Et non plus 15 ans après cette fois-ci. Et oui, cela fait une semaine que j'ai pris la décision de quitter Facebook, comme je l'expliquais dans mon billet précédent, et je ne le regrette pas. Et au vu de cette première semaine, cela devrait normalement continuer sur cette lancée.

Le plus surprenant, ou le plus effrayant, selon le point de vue, est de m'être rendue compte à quel point le geste de consulter ce site était devenu un réflexe inconscient. Ayant supprimé tous les favoris et autres raccourcis, je me suis surprise de taper simplement la lettre F dans mon retour de recherche, puis d'accepter la première suggestion de la liste,  pour finalement me retrouver sur la page d'accueil du célèbre site. Un simple geste réflexe qui montre à quel point l'habitude ancrée d'aller prendre sa dose à chaque moment creux.

Comme cela a été expliqué avec les liens contenus dans le précédent message, c'est tellement facile de remplir ces moments creux, ces moments d'ennui avec une solution rapide ne demandant aucun effort! Le seul effort que j'ai dû faire a été justement de ne pas céder à cette facilité. Je mentionnais aussi précédemment que j'étais retournée à un mode de communication plus classique avec l'échange de courriels, et j'ai été heureuse de lire des amies qui ont pris le temps de me répondre, de m'envoyer un message, ou bien encore de commenter ici un de mes billets. Merci mesdames d'avoir fait ce geste, j'apprécie énormément votre démarche et bien sûr, je ne manquerai d'entretenir la communcation avec vous. 

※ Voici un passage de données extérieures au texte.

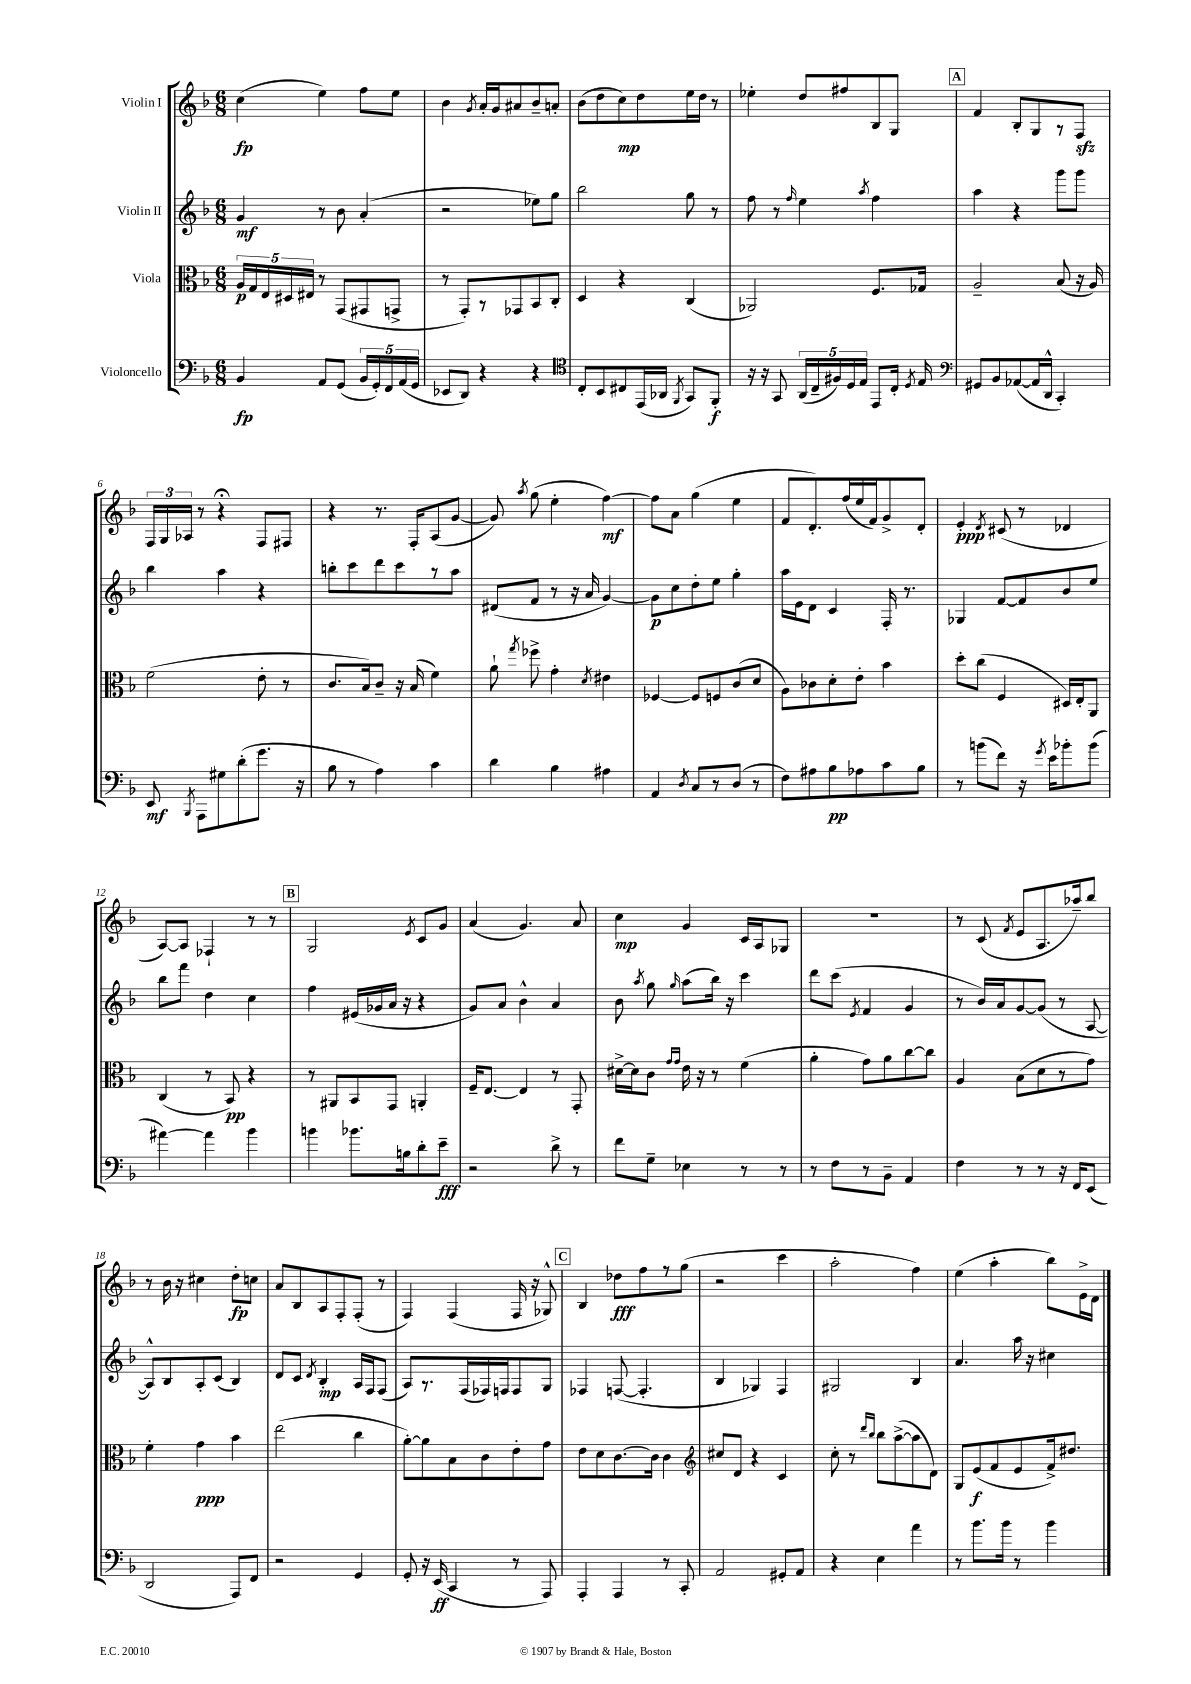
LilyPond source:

<<
\new StaffGroup <<
\new Staff = "s0" \with { instrumentName = "Violin I" } {
    \clef treble \key f \major \numericTimeSignature \time 6/8
    \autoBeamOff c''4\fp( e''4) f''8[ e''8] |
    bes'4 \acciaccatura { g'8 } a'16[-. g'16 ais'8 bes'8-- a'8]-. |
    bes'8[( d''8 c''8\mp) d''8 e''16 d''16] r8 |
    ees''4-. d''8[ fis''8 bes8 g8] |
    \mark \markup { \box "A" } f'4 bes8[-. g8 r8 f8]\sfz |
    \tuplet 3/2 { f16[ g16 aes16] } r8 r4\fermata f8[ fis8] |
    r4 r8. f16[-. a8( g'8]~ |
    g'8) \acciaccatura { a''8 } g''8( e''4-. f''4~\mf) |
    f''8[ a'8] g''4( e''4 |
    f'8[ d'8.-.) f''16( e''16 f'16) g'8-> d'8]-. |
    e'4-.\ppp \acciaccatura { d'8 } cis'8( r8 des'4 |
    a8[~) a8] fes4-! r8 r8 |
    \mark \markup { \box "B" } g2 \acciaccatura { e'8 } c'8[ g'8] |
    a'4( g'4.) a'8 |
    c''4\mp g'4 c'16[ a16 ges8] |
    R2. |
    r8 c'8( \acciaccatura { f'8 } e'8[ a8. aes''16--) bes''8] |
    r8 bes'16 r16 cis''4 d''8[-.\fp c''8] |
    a'8[ bes8 a8 f8-. f8]-.( r8 |
    f4) f4( f16 r16 ges8-^) |
    \mark \markup { \box "C" } bes4 des''8[\fff f''8 r8 g''8]( |
    r2 c'''4 |
    a''2-. f''4) |
    e''4( a''4-. bes''8[) e'16-> d'16] \bar "|." |
}
\new Staff = "s1" \with { instrumentName = "Violin II" } {
    \clef treble \key f \major \numericTimeSignature \time 6/8
    \autoBeamOff g'4\mf r8 bes'8 a'4-.( |
    r2 ees''8[) g''8] |
    bes''2 g''8 r8 |
    f''8 r8 \grace { f''16 } e''4 \acciaccatura { a''8 } f''4 |
    \mark \markup { \box "A" } a''4 r4 g'''8[ g'''8] |
    bes''4 a''4 r4 |
    b''8[-. c'''8 d'''8 c'''8 r8 a''8] |
    dis'8[( f'8] r8 r16 a'16 g'4~) |
    g'8[\p c''8 d''8-. e''8] g''4-. |
    a''16[ e'16 d'8] c'4 f16-. r8. |
    ges4 f'8[~ f'8 bes'8 e''8] |
    bes''8[ f'''8] d''4 c''4 |
    \mark \markup { \box "B" } f''4 eis'16[( ges'16 a'16] r16 r4 |
    g'8[) a'8] bes'4-^ a'4 |
    bes'8 \acciaccatura { a''8 } g''8 \grace { g''16 } a''8[( bes''16]) r16 c'''4 |
    d'''8[ c'''8]( \acciaccatura { e'8 } f'4 g'4 |
    r8 bes'16[) a'16 g'8~ g'8]( r8 a8~ |
    a8[-^) bes8 a8-. c'8]( bes4) |
    d'8[ c'8] \acciaccatura { d'8 } bes4-.\mp a16[ f16 f8]( |
    a8[) r8. f16( fes16) f16 f8 g8] |
    \mark \markup { \box "C" } fes4 f8~( f4.-. |
    bes4 ges4) f4 |
    gis2 bes4 |
    a'4. a''16 r16 cis''4 \bar "|." |
}
\new Staff = "s2" \with { instrumentName = "Viola" } {
    \clef alto \key f \major \numericTimeSignature \time 6/8
    \autoBeamOff \tuplet 5/4 { a16[\p g16 e16 dis16 eis16] } r8 g,8[( gis,8 g,8]-> |
    r8 g,8[-.) r8 ges,8 bes,8 c8]-. |
    d4 r4 c4( |
    aes,2) f8.[ ges16] |
    \mark \markup { \box "A" } a2-- bes8( r16 a16) |
    f'2( e'8-. r8 |
    c'8.[ bes16) c'8]-- r16 bes16( f'4) |
    a'8-! \acciaccatura { g''8 } fes''8-> g'4-. \acciaccatura { d'8 } eis'4 |
    fes4~ fes8[ f8 c'8( d'8] |
    a8[) ces'8 d'8-. e'8]-. bes'4 |
    d''8[-. c''8]( f4 dis16[) e16-. a,8] |
    c4( r8 bes,8\pp) r4 |
    \mark \markup { \box "B" } r8 ais,8[ bes,8 g,8] a,4-. |
    f16[-- e8.]~ e4 r8 g,8-. |
    dis'16[~-> dis'16 c'8] \grace { g'16[ g'16] } e'16 r16 r8 f'4( |
    a'4-. g'8[) a'8 c''8~ c''8] |
    a4 bes8[( d'8 r8 g'8]) |
    f'4-. g'4\ppp bes'4 |
    e''2( c''4 |
    a'8[~-.) a'8 bes8 c'8 e'8-. g'8] |
    \mark \markup { \box "C" } e'8[ d'8 c'8.~ c'16] c'4 |
    \clef treble cis''8[ d'8] r4 c'4 |
    c''8-. r8 \grace { d'''16[ bes''16] } bes''8[ a''8~->( a''8 d'8]) |
    g8[ e'8\f( f'8 e'8 f'16->) dis''8.] \bar "|." |
}
\new Staff = "s3" \with { instrumentName = "Violoncello" } {
    \clef bass \key f \major \numericTimeSignature \time 6/8
    \autoBeamOff bes,4\fp a,8[ g,8]( \tuplet 5/4 { bes,16[ g,16-.) f,16 a,16( g,16] } |
    ees,8[ d,8]) r4 r4 |
    \clef tenor c8[-. bes,8 cis8 e,16( aes,16] \acciaccatura { f,8 } g,8[) f,8]-.\f |
    r16 r16 g,8 \tuplet 5/4 { a,16[( c16-- fis16) d16 e16] } e,8[ c16]-. \acciaccatura { d8 } e16 |
    \mark \markup { \box "A" } \clef bass gis,8[ bes,8 aes,8~( aes,16 d,16]-^ c,4-.) |
    e,8\mf \acciaccatura { bes,,8 } a,,8[ gis8 d'8-.( g'8.] r16 |
    bes8 r8 a4) c'4 |
    d'4 bes4 ais4 |
    a,4 \acciaccatura { d8 } c8[ r8 d8]( r8 |
    f8[) ais8 bes8\pp aes8 c'8 bes8] |
    r8 b'8[( f'8]) r16 \acciaccatura { g'8 } e'16[ bes'8-. bes'8]( |
    ais'4~) ais'4 bes'4 |
    \mark \markup { \box "B" } b'4 bes'8.[ b16 d'8-. e'8]--\fff |
    r2 d'8-> r8 |
    f'8[ g8]-- ees4 r8 r8 |
    r8 f8[ r8 bes,8]-- a,4 |
    f4 r8 r8 r16 f,16[ e,8]( |
    d,2 a,,8[) f,8] |
    r2 g,4 |
    g,8-. r16 e,16\ff( c,4 r8 a,,8) |
    \mark \markup { \box "C" } a,,4-. a,,4 r8 c,8-. |
    a,2 gis,8[-. a,8] |
    r4 e4 a'4 |
    r8 bes'8.[ bes'16] r8 bes'4 \bar "|." |
}
>>
>>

Mais qu'est-ce que je fais de ce temps gagné, temps que je n'ai jamais osé mesurer. Je me suis remise à la lecture, je viens de terminer la version française de #everythingthatremains, un des livres de The Minimalists publié en français sour le titre Un autre regardje me suis enfin remise au bullet journal avec le défi #bohoberrychallenge tout en continuant mon cours à l'université qui tire à sa fin, sans oublier de cuisiner quand mon arthrose le permet avec un livre de cuisine végétarienne/végétalienne. Bref, j'ai fait l'effort de combler mes moments d'ennui sans céder à la tentation de la facilité et je me félicite d'avoir pris ce chemin.

J'ai décidé de dépoussiérer ce blogue et je prévois de faire un billet sur l'ouvrage de The Minimalists qui m'a fait beaucoup réfléchir. Je les suis depuis un moment mais je n'avais jamais vraiment pris le temps de réfléchir sur le sujet, chose que j'ai décidé de corriger!

 

P.-S. question aux lectrices qui sont aussi sur Canablog : comment faites-vous pour rendre un mot dièse, ou hastag, fonctionnel?